Task to complete> Although pictures appear in the entries below, leave them out and print exactly the lines from the first line through the line containing "registrieren lassen. Die".

[Dataset entries]
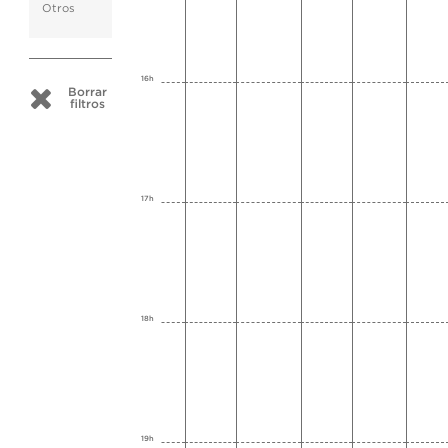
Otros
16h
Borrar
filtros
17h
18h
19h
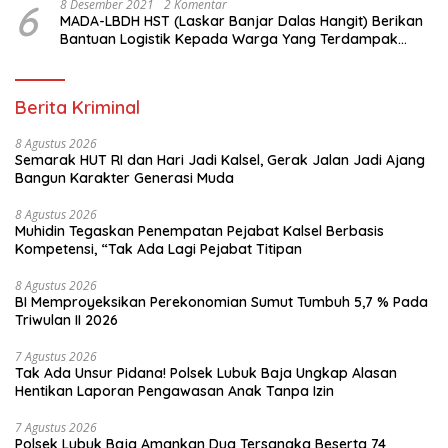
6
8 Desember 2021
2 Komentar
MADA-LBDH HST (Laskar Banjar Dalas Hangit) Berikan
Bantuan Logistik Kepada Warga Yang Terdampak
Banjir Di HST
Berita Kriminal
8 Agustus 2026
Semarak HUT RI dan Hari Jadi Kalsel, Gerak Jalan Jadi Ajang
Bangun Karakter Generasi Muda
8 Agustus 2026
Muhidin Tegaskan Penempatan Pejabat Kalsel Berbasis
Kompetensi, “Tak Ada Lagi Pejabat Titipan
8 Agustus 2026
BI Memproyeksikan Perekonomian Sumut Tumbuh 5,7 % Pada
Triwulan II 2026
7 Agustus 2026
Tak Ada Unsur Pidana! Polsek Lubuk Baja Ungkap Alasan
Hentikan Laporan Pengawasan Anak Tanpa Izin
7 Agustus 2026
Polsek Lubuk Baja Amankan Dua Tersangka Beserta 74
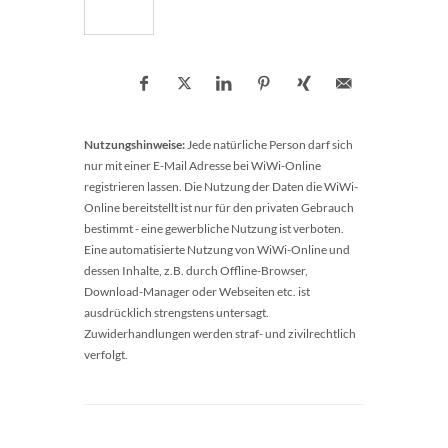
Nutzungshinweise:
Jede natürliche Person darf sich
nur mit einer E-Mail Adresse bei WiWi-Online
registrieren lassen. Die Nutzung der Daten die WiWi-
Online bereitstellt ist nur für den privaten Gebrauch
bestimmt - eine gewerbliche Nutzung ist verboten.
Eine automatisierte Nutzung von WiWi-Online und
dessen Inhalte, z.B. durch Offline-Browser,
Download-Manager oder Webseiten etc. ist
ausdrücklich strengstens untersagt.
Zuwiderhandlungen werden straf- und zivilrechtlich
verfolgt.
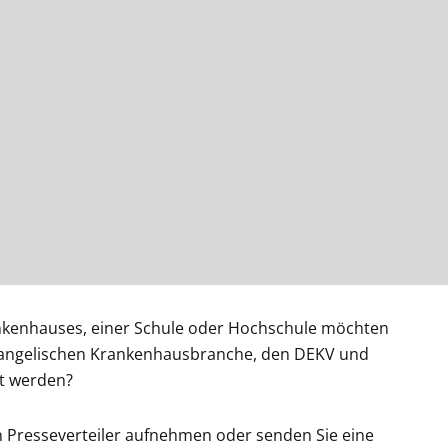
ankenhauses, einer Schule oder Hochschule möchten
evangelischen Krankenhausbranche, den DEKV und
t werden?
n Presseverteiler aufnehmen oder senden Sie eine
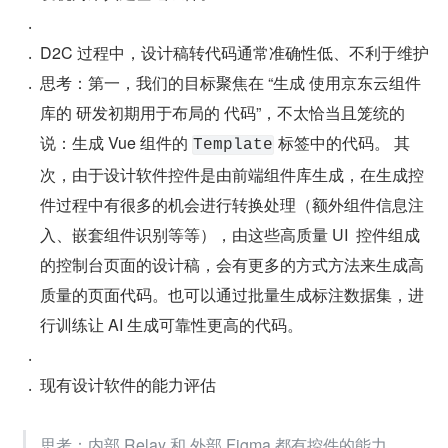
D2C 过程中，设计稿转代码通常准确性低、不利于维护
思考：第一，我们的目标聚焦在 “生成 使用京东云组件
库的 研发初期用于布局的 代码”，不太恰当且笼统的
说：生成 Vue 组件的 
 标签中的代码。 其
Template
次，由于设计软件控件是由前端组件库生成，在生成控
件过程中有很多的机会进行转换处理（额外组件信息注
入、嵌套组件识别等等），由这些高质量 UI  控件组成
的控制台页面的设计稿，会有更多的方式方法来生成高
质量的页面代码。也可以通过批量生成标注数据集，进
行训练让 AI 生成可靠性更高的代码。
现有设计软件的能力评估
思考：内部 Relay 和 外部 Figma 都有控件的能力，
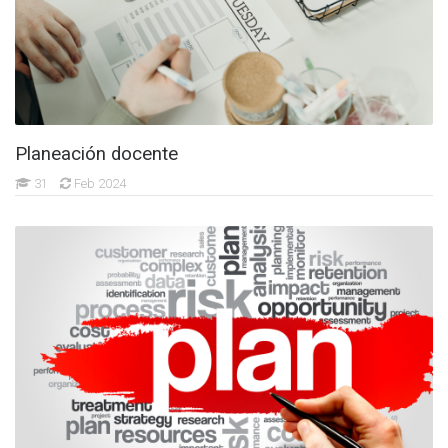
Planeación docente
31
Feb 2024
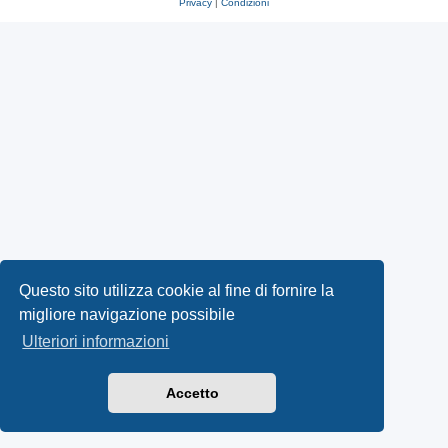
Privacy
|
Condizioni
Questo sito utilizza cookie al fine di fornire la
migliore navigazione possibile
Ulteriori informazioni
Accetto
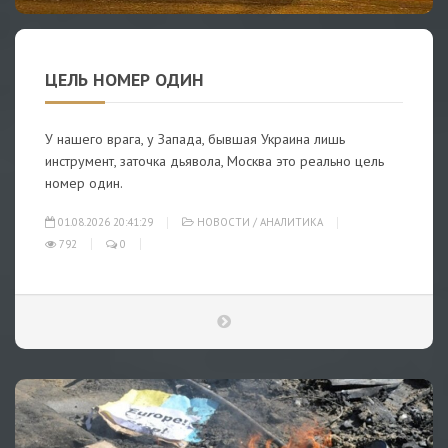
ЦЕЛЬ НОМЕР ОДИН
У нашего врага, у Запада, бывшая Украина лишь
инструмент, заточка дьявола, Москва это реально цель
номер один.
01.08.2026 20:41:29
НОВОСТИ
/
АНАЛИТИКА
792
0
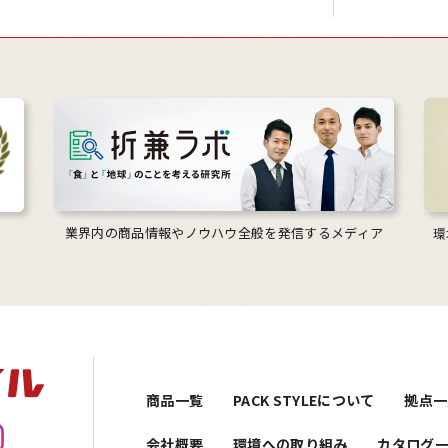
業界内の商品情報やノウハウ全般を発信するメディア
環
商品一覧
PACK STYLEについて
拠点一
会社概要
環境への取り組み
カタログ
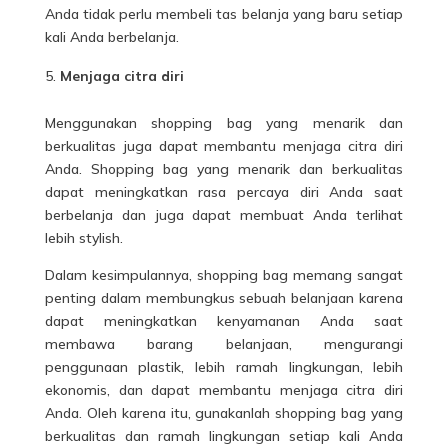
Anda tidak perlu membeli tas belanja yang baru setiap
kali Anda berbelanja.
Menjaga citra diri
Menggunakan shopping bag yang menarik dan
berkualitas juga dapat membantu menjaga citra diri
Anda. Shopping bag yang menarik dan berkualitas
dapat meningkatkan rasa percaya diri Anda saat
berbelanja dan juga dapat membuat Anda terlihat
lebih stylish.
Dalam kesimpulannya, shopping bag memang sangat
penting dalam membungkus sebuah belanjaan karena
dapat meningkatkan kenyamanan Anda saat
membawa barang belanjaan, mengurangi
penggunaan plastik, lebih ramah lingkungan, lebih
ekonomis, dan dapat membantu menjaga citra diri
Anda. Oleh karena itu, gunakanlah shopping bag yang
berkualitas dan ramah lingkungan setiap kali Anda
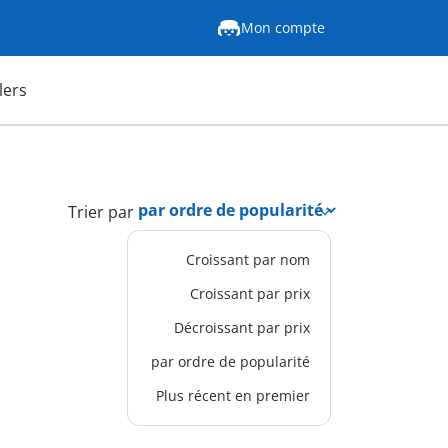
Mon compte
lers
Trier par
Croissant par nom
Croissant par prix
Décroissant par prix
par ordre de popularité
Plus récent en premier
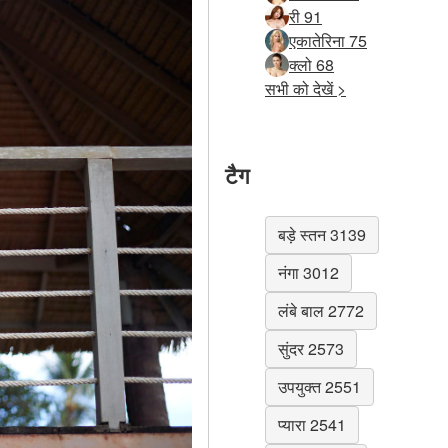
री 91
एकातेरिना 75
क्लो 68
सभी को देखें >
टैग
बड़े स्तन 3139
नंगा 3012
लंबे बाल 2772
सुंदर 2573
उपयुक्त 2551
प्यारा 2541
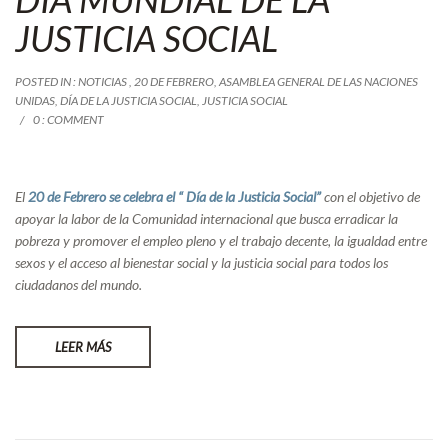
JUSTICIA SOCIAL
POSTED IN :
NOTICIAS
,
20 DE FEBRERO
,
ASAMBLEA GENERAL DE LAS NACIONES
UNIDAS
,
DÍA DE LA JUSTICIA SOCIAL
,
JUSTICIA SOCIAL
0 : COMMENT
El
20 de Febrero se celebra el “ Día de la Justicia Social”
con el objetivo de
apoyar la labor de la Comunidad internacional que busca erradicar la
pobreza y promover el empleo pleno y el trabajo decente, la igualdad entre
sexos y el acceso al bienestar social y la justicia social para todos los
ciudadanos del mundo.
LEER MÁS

Written reply>
Otros
16h
Borrar
filtros
17h
18h
19h
6
8 Desember 2021
2 Komentar
MADA-LBDH HST (Laskar Banjar Dalas Hangit) Berikan
Bantuan Logistik Kepada Warga Yang Terdampak
Banjir Di HST
Berita Kriminal
8 Agustus 2026
Semarak HUT RI dan Hari Jadi Kalsel, Gerak Jalan Jadi Ajang
Bangun Karakter Generasi Muda
8 Agustus 2026
Muhidin Tegaskan Penempatan Pejabat Kalsel Berbasis
Kompetensi, “Tak Ada Lagi Pejabat Titipan
8 Agustus 2026
BI Memproyeksikan Perekonomian Sumut Tumbuh 5,7 % Pada
Triwulan II 2026
7 Agustus 2026
Tak Ada Unsur Pidana! Polsek Lubuk Baja Ungkap Alasan
Hentikan Laporan Pengawasan Anak Tanpa Izin
7 Agustus 2026
Polsek Lubuk Baja Amankan Dua Tersangka Beserta 74
Nutzungshinweise:
Jede natürliche Person darf sich
nur mit einer E-Mail Adresse bei WiWi-Online
registrieren lassen. Die Nutzung der Daten die WiWi-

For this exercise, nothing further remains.